EXTRACTED DATA:
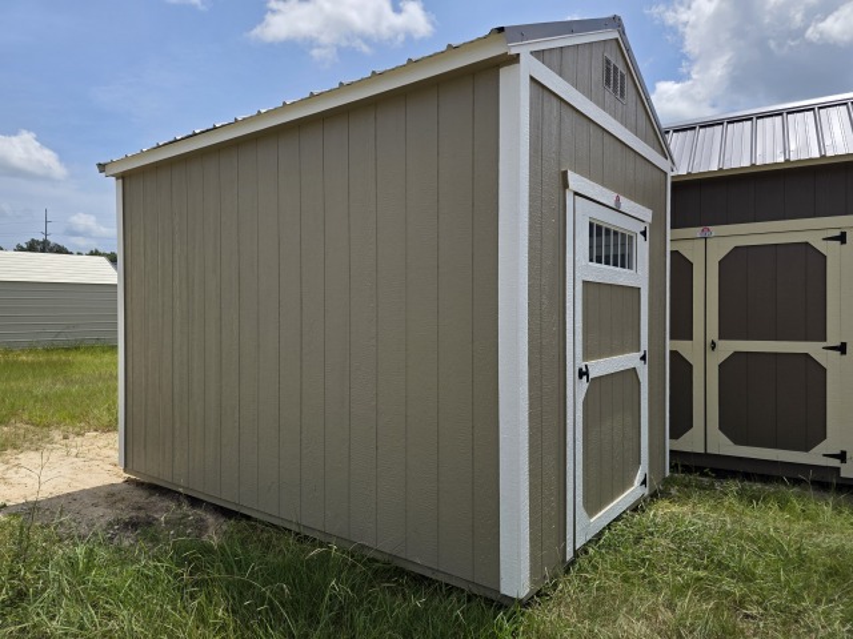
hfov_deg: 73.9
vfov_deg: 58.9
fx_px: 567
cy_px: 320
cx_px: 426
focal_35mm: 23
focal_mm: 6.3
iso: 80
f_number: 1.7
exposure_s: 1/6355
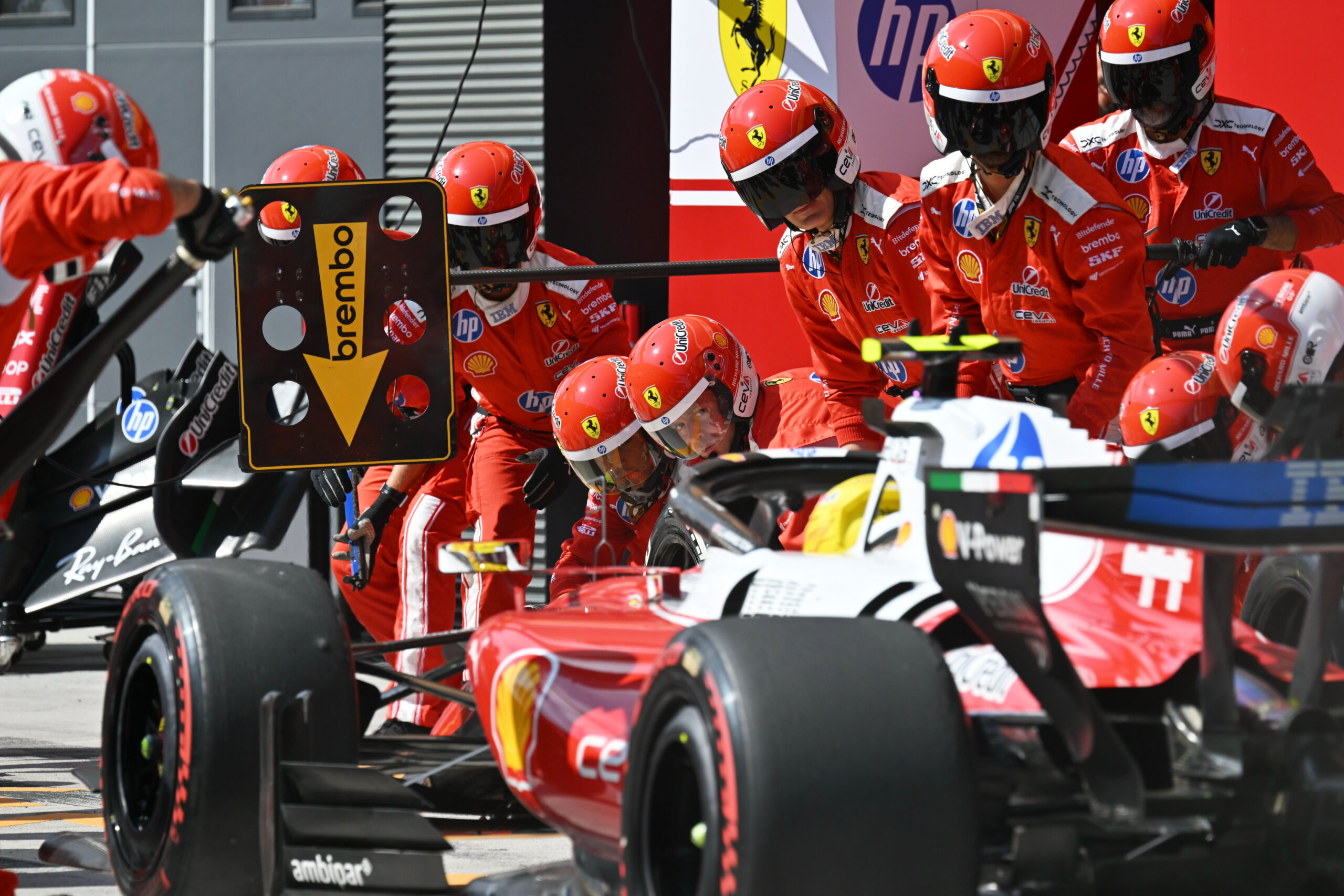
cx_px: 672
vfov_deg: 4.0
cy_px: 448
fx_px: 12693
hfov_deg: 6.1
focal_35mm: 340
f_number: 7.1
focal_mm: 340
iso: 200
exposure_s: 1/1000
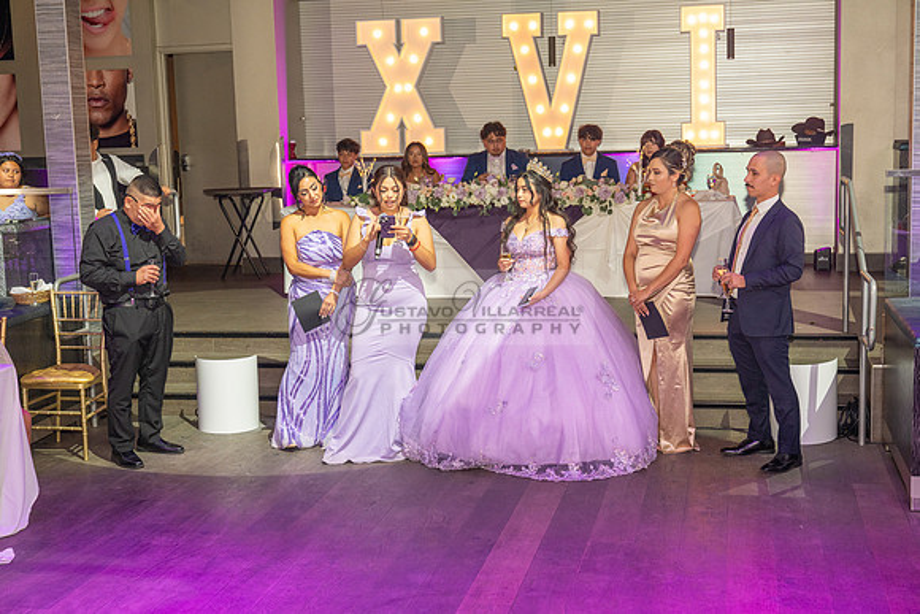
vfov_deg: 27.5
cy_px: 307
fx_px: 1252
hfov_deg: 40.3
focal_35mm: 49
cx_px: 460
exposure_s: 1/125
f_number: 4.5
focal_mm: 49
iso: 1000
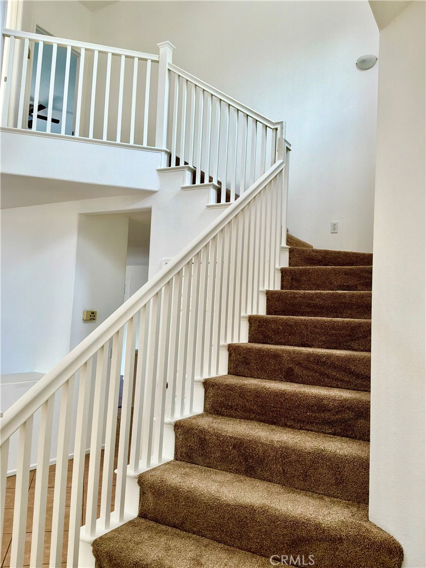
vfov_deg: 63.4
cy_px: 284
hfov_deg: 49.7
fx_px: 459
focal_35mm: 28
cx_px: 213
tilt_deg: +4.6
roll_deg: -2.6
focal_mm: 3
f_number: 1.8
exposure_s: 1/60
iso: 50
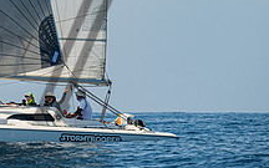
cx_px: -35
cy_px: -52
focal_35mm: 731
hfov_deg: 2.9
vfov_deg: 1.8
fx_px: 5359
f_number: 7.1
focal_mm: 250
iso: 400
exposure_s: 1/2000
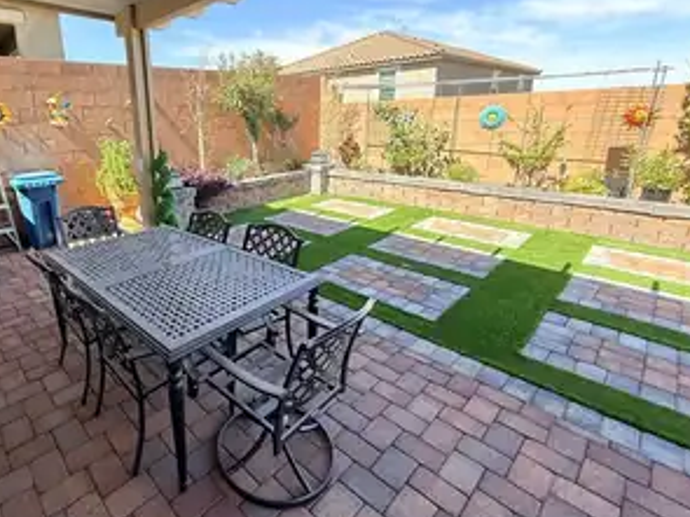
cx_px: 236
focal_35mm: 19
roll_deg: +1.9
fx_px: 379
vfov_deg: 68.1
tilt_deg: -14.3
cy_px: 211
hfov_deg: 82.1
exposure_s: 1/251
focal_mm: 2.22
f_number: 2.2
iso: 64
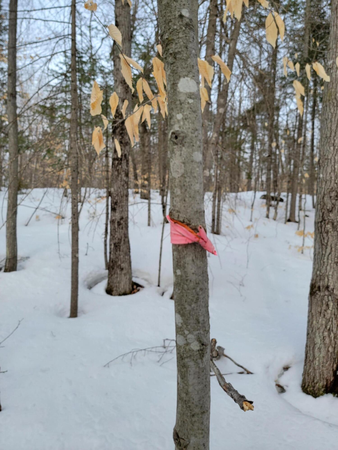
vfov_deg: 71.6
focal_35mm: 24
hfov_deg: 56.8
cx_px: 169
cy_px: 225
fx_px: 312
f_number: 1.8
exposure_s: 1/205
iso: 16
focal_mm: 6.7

PROBLEM STATEMENT: Repeat verbatim the lines from the one with "f_number: 1.7" through the end of the listing above. Include both ends, add nothing, and exclude the pictures.

TASK ANSWER:
f_number: 1.7
exposure_s: 1/6355
cx_px: 672
vfov_deg: 4.0
cy_px: 448
fx_px: 12693
hfov_deg: 6.1
focal_35mm: 340
f_number: 7.1
focal_mm: 340
iso: 200
exposure_s: 1/1000
vfov_deg: 27.5
cy_px: 307
fx_px: 1252
hfov_deg: 40.3
focal_35mm: 49
cx_px: 460
exposure_s: 1/125
f_number: 4.5
focal_mm: 49
iso: 1000
vfov_deg: 63.4
cy_px: 284
hfov_deg: 49.7
fx_px: 459
focal_35mm: 28
cx_px: 213
tilt_deg: +4.6
roll_deg: -2.6
focal_mm: 3
f_number: 1.8
exposure_s: 1/60
iso: 50
cx_px: -35
cy_px: -52
focal_35mm: 731
hfov_deg: 2.9
vfov_deg: 1.8
fx_px: 5359
f_number: 7.1
focal_mm: 250
iso: 400
exposure_s: 1/2000
cx_px: 236
focal_35mm: 19
roll_deg: +1.9
fx_px: 379
vfov_deg: 68.1
tilt_deg: -14.3
cy_px: 211
hfov_deg: 82.1
exposure_s: 1/251
focal_mm: 2.22
f_number: 2.2
iso: 64
vfov_deg: 71.6
focal_35mm: 24
hfov_deg: 56.8
cx_px: 169
cy_px: 225
fx_px: 312
f_number: 1.8
exposure_s: 1/205
iso: 16
focal_mm: 6.7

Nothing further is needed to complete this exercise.